Overview

The Value of Adding Either Meperdine or Fentanyl to Clonidine-bupivacaine

Status:
Completed
Trial end date:
2014-10-01
Target enrollment:
0
Participant gender:
All
Summary
The use of clonidine as an alternative to epidural opioids offers several potential benefits. Clonidine does not have respiratory depressant effects, and the incidence of vomiting and pruritus is less frequent compared with that seen after administration of epidural morphine. Epidural clonidine have focused on the optimal doses of clonidine to be used, rather than analyzing the potential advantage of using epidural clonidine versus opioids with respect to efficacy and incidence of side effects. Epidural fentanyl has been used effectively as an alternative to morphine and has been shown to induce fewer complications when compared with epidural morphine. However, the incidence of vomiting in patients receiving epidural fentanyl still ranges between 28% and 52% depending on the study population and concentration used. The analgesic and side effects profile of epidural clonidine compared with epidural fentanyl are unknown.
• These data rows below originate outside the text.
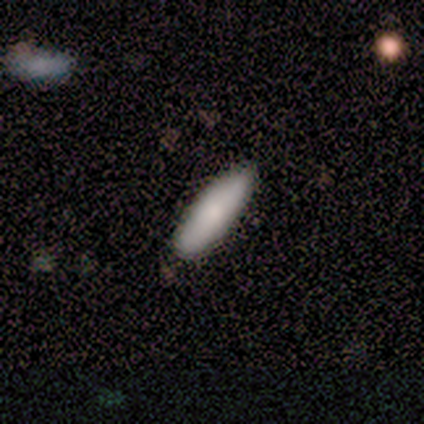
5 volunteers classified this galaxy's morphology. type=smooth (100%); roundness=cigar-shaped (80%); merging=none (100%).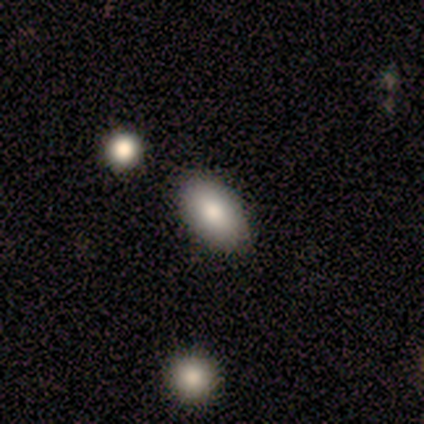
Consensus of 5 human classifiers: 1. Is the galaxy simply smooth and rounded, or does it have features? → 100% smooth, 0% featured or disk, 0% star or artifact.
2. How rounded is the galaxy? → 100% in between, 0% round, 0% cigar-shaped.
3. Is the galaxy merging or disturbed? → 80% none, 20% major disturbance, 0% minor disturbance, 0% merger.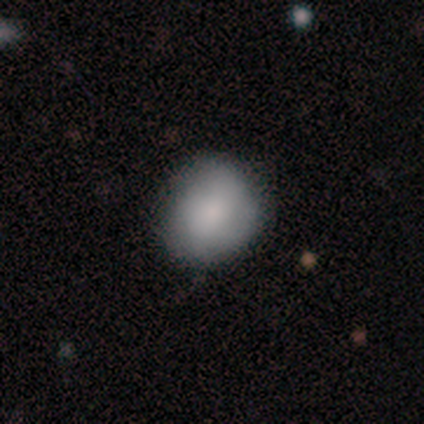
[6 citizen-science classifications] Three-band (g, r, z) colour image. It shows a smooth galaxy with no disk features (100%) that is round (50%, tied with in between). Merging: none (50%, tied with minor disturbance).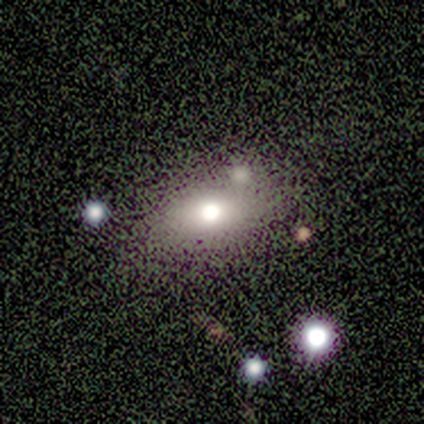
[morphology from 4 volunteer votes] type=smooth (75%); roundness=in between (67%); merging=none (100%).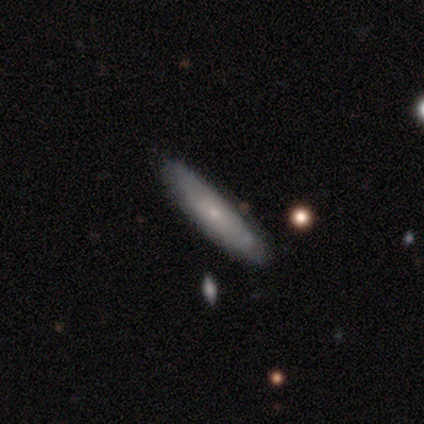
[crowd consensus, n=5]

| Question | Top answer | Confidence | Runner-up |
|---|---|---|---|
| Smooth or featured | smooth | 60% | featured or disk (40%) |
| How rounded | cigar-shaped | 100% | — |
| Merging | none | 80% | minor disturbance (20%) |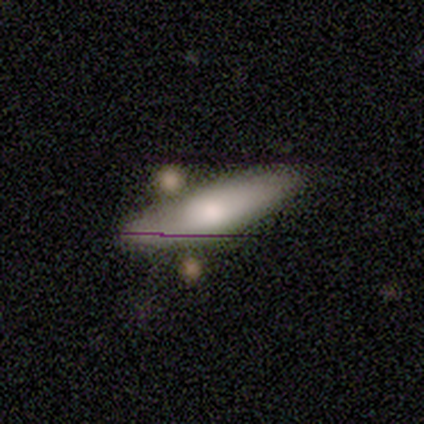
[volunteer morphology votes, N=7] Smooth or featured? smooth (71%)
How rounded? cigar-shaped (60%)
Merging? none (71%)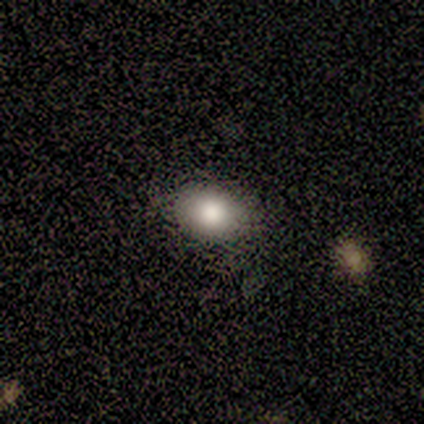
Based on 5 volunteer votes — smooth-or-featured: smooth: 80% | star or artifact: 20% | featured or disk: 0%
  how-rounded: round: 50% (tied) | in between: 50% (tied) | cigar-shaped: 0%
  merging: none: 100% | minor disturbance: 0% | major disturbance: 0% | merger: 0%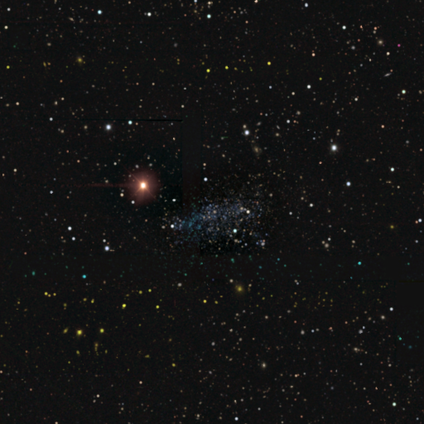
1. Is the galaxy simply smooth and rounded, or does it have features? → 60% star or artifact, 40% featured or disk, 0% smooth.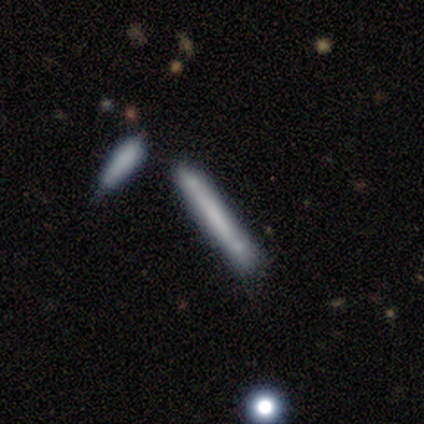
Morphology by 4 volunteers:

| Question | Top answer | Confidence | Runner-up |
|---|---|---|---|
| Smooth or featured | featured or disk | 75% | smooth (25%) |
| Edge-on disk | yes | 100% | — |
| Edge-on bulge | none | 100% | — |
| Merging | none | 75% | minor disturbance (25%) |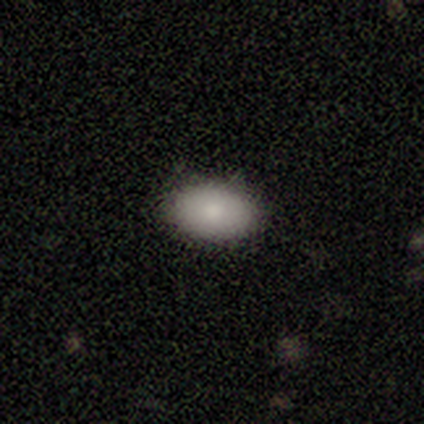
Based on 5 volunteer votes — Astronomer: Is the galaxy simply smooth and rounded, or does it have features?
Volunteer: smooth — 100%.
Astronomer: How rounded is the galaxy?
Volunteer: in between — 100%.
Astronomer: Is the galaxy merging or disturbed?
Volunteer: none — 100%.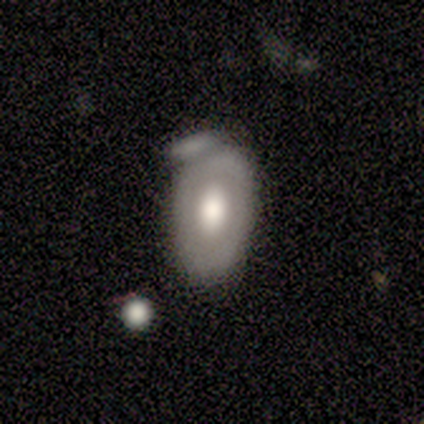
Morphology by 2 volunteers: A smooth galaxy with no disk features (100%) that is in between round and cigar-shaped (100%). Merging: merger (100%).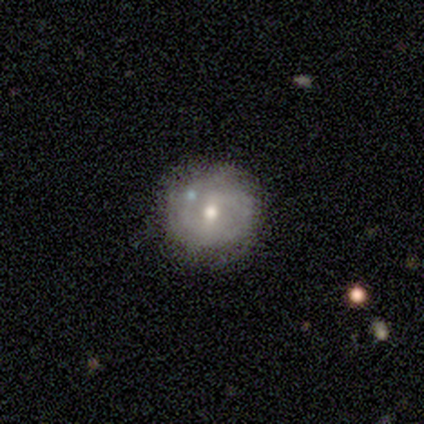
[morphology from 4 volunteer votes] Volunteers were most divided on "merging": none: 75%, minor disturbance: 25%, major disturbance: 0%, merger: 0%. More confident: smooth or featured — smooth (100%); how rounded — round (100%).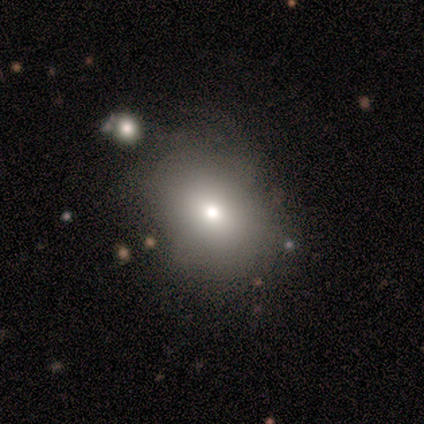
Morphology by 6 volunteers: A smooth galaxy with no disk features (33%, tied with featured or disk and star or artifact) that is round (50%, tied with in between).

Vote fractions:
- Smooth or featured? smooth: 33% (tied) / featured or disk: 33% (tied) / star or artifact: 33% (tied)
- How rounded? round: 50% (tied) / in between: 50% (tied) / cigar-shaped: 0%
- Merging? none: 100% / minor disturbance: 0% / major disturbance: 0% / merger: 0%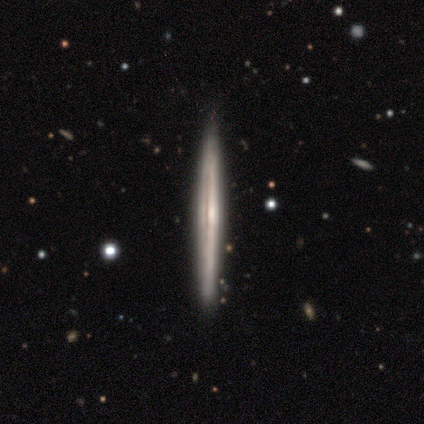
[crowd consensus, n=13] Q: Smooth or featured?
A: featured or disk (85%); runner-up: smooth (15%)
Q: Edge-on disk?
A: yes (91%); runner-up: no (9%)
Q: Edge-on bulge?
A: none (70%); runner-up: rounded (30%)
Q: Merging?
A: none (100%)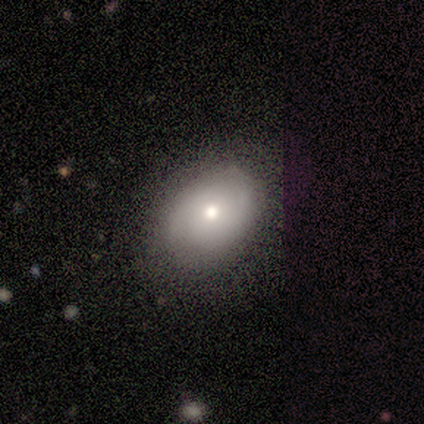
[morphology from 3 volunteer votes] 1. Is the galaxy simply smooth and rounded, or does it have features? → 67% smooth, 33% star or artifact, 0% featured or disk.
The primary aim of this randomized double-blind trial is to test the hypothesis that epidural clonidine decreases the incidence of side effects compared with epidural fentanyl. Therefore, we compared the hemodynamic effects of the epidural bupivacaine-clonidine- fentanyl combination with those of epidural bupivacaine- clonidine- meperdine. The secondary aim of this study was to determine the analgesic efficacy of bupivacaine-clonidine- fentanyl combination in comparison to bupivacaine- clonidine- meperdine combination.
Phase:
Phase 4
Accepts Healthy Volunteers?
No
Details
Lead Sponsor:
Tanta University
Treatments:
Bupivacaine
Clonidine
Fentanyl
Criteria
Inclusion Criteria:

- Adults ASA I, II.

- Elective orthopedic lower limb surgery

Exclusion Criteria:

- Patients will be excluded from the study if their preoperative medication included
opioid or non-opioid analgesics, corticosteroids, or non-steroidal anti-inflammatory
drugs. Coagulation disorders, pregnancy, age less than 18 year, patient refusal, and
emergency re-operation within the first 24hours also were exclusion criteria.